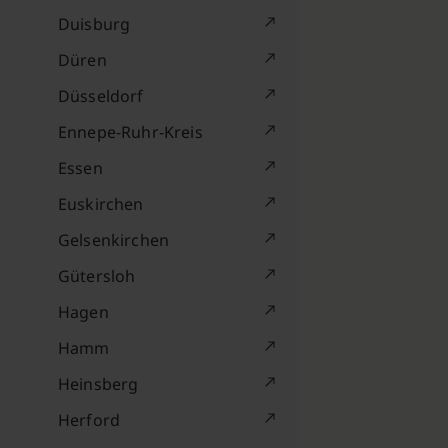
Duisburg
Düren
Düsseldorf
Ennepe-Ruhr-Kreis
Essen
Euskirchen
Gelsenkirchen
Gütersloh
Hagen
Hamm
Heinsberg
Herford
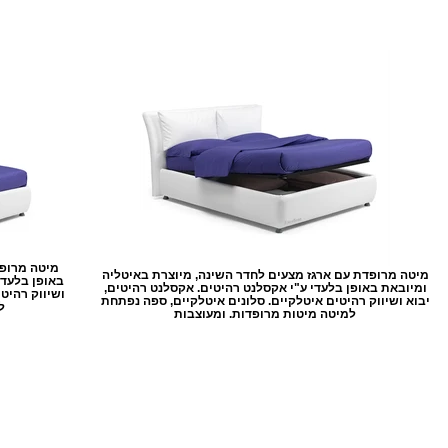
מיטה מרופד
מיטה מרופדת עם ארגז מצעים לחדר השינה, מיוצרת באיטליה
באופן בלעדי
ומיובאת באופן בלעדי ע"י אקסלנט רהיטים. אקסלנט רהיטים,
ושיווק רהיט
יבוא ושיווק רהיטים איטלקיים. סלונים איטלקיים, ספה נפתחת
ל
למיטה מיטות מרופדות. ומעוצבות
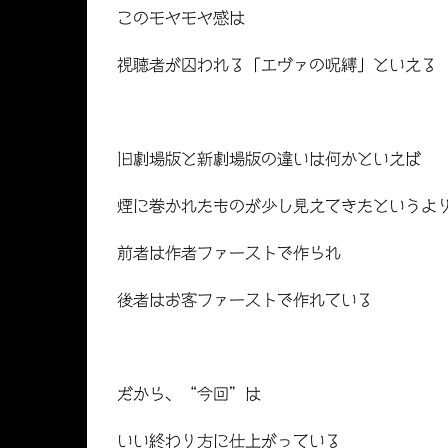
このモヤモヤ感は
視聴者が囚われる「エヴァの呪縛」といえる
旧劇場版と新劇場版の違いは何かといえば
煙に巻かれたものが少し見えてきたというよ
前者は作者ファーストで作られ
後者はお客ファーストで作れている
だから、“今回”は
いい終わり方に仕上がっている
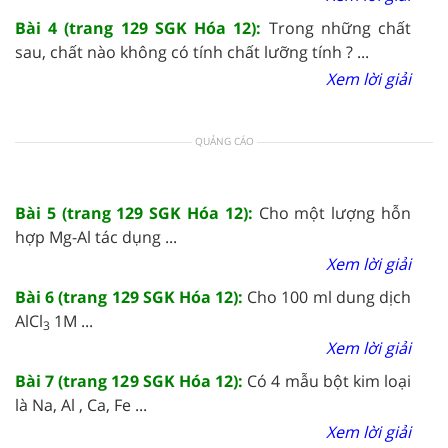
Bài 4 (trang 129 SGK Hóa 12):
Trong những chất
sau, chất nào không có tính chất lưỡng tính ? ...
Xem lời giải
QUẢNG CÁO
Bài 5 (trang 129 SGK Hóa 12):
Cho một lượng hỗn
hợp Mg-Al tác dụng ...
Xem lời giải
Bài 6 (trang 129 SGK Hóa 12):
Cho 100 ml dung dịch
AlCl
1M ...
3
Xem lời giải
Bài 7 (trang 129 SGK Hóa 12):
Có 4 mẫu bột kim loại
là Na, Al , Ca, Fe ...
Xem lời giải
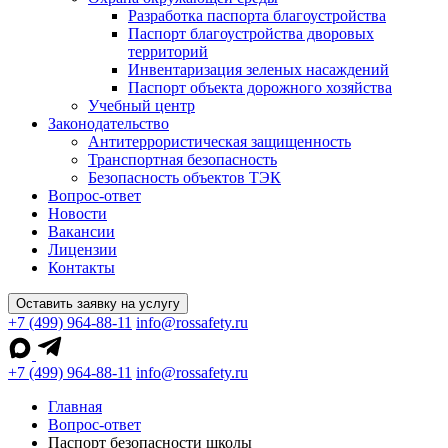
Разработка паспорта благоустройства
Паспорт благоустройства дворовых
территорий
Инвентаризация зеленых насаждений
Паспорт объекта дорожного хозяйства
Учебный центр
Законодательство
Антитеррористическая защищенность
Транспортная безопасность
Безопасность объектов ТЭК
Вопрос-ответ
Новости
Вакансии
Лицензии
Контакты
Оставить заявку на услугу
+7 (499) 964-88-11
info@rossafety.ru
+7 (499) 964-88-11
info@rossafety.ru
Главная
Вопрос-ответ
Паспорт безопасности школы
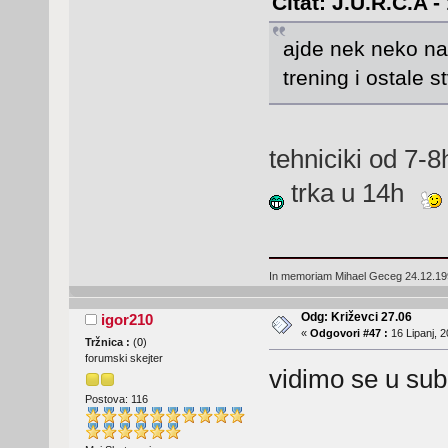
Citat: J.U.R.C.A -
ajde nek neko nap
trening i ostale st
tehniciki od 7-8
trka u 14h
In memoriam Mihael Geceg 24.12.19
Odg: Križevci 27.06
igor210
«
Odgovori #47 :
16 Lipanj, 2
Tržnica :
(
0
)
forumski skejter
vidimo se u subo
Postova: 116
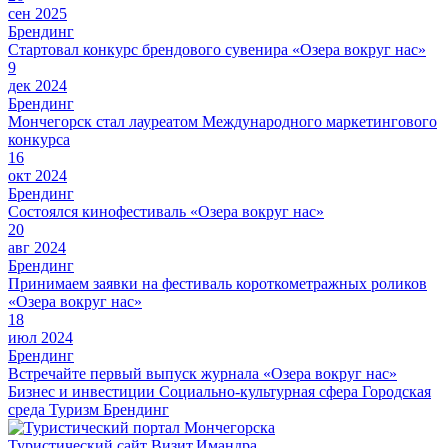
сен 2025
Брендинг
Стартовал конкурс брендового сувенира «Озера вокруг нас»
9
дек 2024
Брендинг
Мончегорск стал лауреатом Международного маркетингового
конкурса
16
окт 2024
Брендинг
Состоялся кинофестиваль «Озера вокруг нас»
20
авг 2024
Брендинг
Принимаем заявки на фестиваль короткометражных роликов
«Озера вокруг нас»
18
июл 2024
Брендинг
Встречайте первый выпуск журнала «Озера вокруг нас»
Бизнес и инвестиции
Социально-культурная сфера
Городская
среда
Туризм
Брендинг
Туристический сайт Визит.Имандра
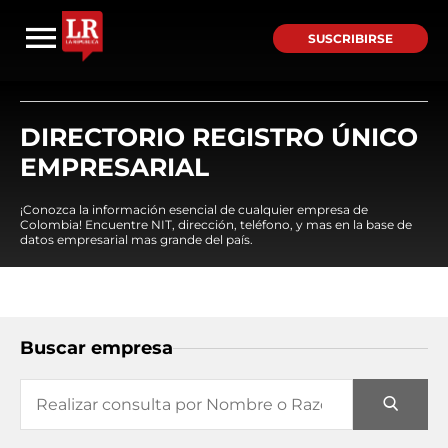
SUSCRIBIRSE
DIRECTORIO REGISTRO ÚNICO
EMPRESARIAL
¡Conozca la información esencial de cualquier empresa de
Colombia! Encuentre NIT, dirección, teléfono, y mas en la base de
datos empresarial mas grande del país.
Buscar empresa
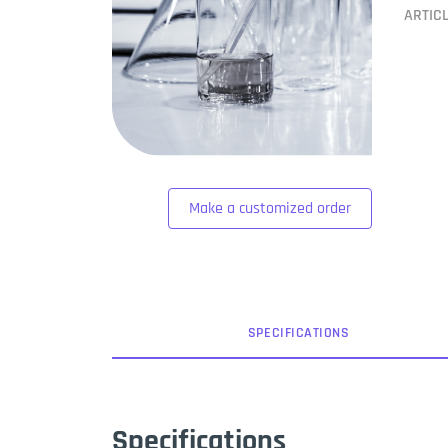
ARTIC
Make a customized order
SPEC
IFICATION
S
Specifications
|---|
Transcribe every entry exactly. Leave out the pictures.

Result of the task:
Duisburg
Düren
Düsseldorf
Ennepe-Ruhr-Kreis
Essen
Euskirchen
Gelsenkirchen
Gütersloh
Hagen
Hamm
Heinsberg
Herford
מיטה מרופד
מיטה מרופדת עם ארגז מצעים לחדר השינה, מיוצרת באיטליה
באופן בלעדי
ומיובאת באופן בלעדי ע"י אקסלנט רהיטים. אקסלנט רהיטים,
ושיווק רהיט
יבוא ושיווק רהיטים איטלקיים. סלונים איטלקיים, ספה נפתחת
ל
למיטה מיטות מרופדות. ומעוצבות
このモヤモヤ感は
視聴者が囚われる「エヴァの呪縛」といえる
旧劇場版と新劇場版の違いは何かといえば
煙に巻かれたものが少し見えてきたというよ
前者は作者ファーストで作られ
後者はお客ファーストで作れている
だから、“今回”は
いい終わり方に仕上がっている
Bài 4 (trang 129 SGK Hóa 12):
Trong những chất
sau, chất nào không có tính chất lưỡng tính ? ...
Xem lời giải
QUẢNG CÁO
Bài 5 (trang 129 SGK Hóa 12):
Cho một lượng hỗn
hợp Mg-Al tác dụng ...
Xem lời giải
Bài 6 (trang 129 SGK Hóa 12):
Cho 100 ml dung dịch
AlCl
1M ...
3
Xem lời giải
Bài 7 (trang 129 SGK Hóa 12):
Có 4 mẫu bột kim loại
là Na, Al , Ca, Fe ...
Xem lời giải
Разработка паспорта благоустройства
Паспорт благоустройства дворовых
территорий
Инвентаризация зеленых насаждений
Паспорт объекта дорожного хозяйства
Учебный центр
Законодательство
Антитеррористическая защищенность
Транспортная безопасность
Безопасность объектов ТЭК
Вопрос-ответ
Новости
Вакансии
Лицензии
Контакты
Оставить заявку на услугу
+7 (499) 964-88-11
info@rossafety.ru
+7 (499) 964-88-11
info@rossafety.ru
Главная
Вопрос-ответ
Паспорт безопасности школы
Citat: J.U.R.C.A -
ajde nek neko nap
trening i ostale st
tehniciki od 7-8
trka u 14h
In memoriam Mihael Geceg 24.12.19
Odg: Križevci 27.06
igor210
«
Odgovori #47 :
16 Lipanj, 2
Tržnica :
(
0
)
forumski skejter
vidimo se u subo
Postova: 116
сен 2025
Брендинг
Стартовал конкурс брендового сувенира «Озера вокруг нас»
9
дек 2024
Брендинг
Мончегорск стал лауреатом Международного маркетингового
конкурса
16
окт 2024
Брендинг
Состоялся кинофестиваль «Озера вокруг нас»
20
авг 2024
Брендинг
Принимаем заявки на фестиваль короткометражных роликов
«Озера вокруг нас»
18
июл 2024
Брендинг
Встречайте первый выпуск журнала «Озера вокруг нас»
Бизнес и инвестиции
Социально-культурная сфера
Городская
среда
Туризм
Брендинг
Туристический сайт Визит.Имандра
SUSCRIBIRSE
DIRECTORIO REGISTRO ÚNICO
EMPRESARIAL
¡Conozca la información esencial de cualquier empresa de
Colombia! Encuentre NIT, dirección, teléfono, y mas en la base de
datos empresarial mas grande del país.
Buscar empresa
ARTIC
Make a customized order
SPEC
IFICATION
S
Specifications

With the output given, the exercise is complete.